Viral Deepfake App Sparks Privacy Concerns
Category: 
September 3, 2019
New app Zao allows users to face-swap with celebrities in videos CREDIT: ALLAN XIA / 20TH CENTURY FOX

 

A viral Chinese app which lets users swap their faces with celebrities in video clips has come under fire over claims its privacy policy had put millions of people’s data at risk. 

 

Zao, which became available to download in China on Friday, racked up millions of downloads over the weekend and, according to tracker App Annie, became the most downloaded free app in the China iOS App Store as of September.

 

It is not yet available to UK or US customers, or anyone without a Chinese phone number.

 

The app lets users upload pictures of themselves into the system, and then swap their faces onto celebrities’ bodies, being able to choose from popular scenes in hundreds of TV shows or films. Many of the celebrities on the app are Chinese stars, although choices also include Leonardo DiCaprio and Marilyn Monroe.

 

However, the app faced a backlash over the weekend, after users complained that its privacy policy was inadequate.

 

An early version of the policy had stated that they had “free, irrevocable, permanent, transferable, and relicense-able” rights to users’ content, which would allow them to use it for things such as marketing.
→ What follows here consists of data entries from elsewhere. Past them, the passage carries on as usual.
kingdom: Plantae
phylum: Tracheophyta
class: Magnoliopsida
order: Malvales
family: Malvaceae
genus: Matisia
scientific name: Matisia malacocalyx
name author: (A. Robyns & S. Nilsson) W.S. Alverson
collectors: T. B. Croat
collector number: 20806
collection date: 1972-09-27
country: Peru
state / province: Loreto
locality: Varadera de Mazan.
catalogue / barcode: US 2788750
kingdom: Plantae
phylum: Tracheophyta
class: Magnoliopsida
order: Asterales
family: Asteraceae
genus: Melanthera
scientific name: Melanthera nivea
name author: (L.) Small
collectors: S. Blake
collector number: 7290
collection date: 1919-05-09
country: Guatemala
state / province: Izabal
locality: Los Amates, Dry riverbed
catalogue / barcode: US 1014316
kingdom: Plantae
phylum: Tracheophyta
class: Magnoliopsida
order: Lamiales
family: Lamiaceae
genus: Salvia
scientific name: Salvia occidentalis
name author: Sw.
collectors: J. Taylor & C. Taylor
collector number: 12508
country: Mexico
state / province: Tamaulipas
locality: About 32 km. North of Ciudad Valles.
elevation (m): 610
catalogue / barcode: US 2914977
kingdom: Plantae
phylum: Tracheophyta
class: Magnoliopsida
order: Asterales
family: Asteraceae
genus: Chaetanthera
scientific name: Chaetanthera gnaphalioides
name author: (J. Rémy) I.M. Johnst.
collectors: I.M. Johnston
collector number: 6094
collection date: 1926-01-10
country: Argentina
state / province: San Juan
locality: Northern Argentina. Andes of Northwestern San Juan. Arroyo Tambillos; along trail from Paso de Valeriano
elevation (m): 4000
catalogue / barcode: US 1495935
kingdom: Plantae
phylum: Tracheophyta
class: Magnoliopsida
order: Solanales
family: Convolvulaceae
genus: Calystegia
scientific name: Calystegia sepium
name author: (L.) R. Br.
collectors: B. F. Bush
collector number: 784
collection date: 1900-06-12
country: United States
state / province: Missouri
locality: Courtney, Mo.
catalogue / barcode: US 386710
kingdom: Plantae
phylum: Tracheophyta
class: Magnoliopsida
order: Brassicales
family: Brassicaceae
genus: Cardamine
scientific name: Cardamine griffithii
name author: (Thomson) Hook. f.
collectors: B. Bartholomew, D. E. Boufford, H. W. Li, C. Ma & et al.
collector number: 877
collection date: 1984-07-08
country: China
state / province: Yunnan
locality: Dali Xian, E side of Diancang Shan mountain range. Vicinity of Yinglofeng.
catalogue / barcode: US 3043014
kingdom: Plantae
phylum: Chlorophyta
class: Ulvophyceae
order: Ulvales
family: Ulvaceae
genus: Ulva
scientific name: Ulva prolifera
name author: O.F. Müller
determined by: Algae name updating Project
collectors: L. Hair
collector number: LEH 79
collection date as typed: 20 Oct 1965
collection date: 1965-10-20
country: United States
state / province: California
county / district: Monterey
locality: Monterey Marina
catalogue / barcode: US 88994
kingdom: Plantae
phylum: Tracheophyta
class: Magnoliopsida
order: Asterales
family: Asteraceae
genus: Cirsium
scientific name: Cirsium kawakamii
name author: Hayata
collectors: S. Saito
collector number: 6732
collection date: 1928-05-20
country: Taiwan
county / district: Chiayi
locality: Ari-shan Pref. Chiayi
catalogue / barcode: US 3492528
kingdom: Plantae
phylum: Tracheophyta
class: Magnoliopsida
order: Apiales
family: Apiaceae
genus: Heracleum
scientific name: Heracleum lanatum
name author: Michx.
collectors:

It also stated that users had agreed to surrender the intellectual property rights to their face. 

 

Writing on Twitter, one researcher said this meant that “once your face is uploaded you lose your rights on it”. “They can do whatever they want. They will give your face to the Chinese authorities if they ask.”

 

Another person said they were “both excited and interested from a technologist/ creator perspective and morbidly cynical from a moral one”. “Pretty soon corporations will start advertising to you using your own face,” they said. 

 

Zao later wrote in a post that it understood the concerns and would “fix the issues that we didn’t take into consideration, which will require some time”. The terms were also updated to say Zao would not use the content unless users had given their permission, and would also erase that content from their servers once it was deleted by users.

 

However, research group the Chine E-Commerce Research Center claimed that the app “violates certain laws and standards set by the nation and the industry”, and urged action from authorities. 

 

News of the latest backlash in China comes just months after Russian app FaceApp faced similar concerns over privacy, after claims it had been storing users’ photos without their permission. 

 

That company, whose app had been used by thousands of people to artificially age themselves, denied those claims, and said it only uploaded “a photo selected by a user for editing” and never any other images.

 

It said it would only store images to make sure users did not have to re-upload them, and that it deleted most images within 48 hours.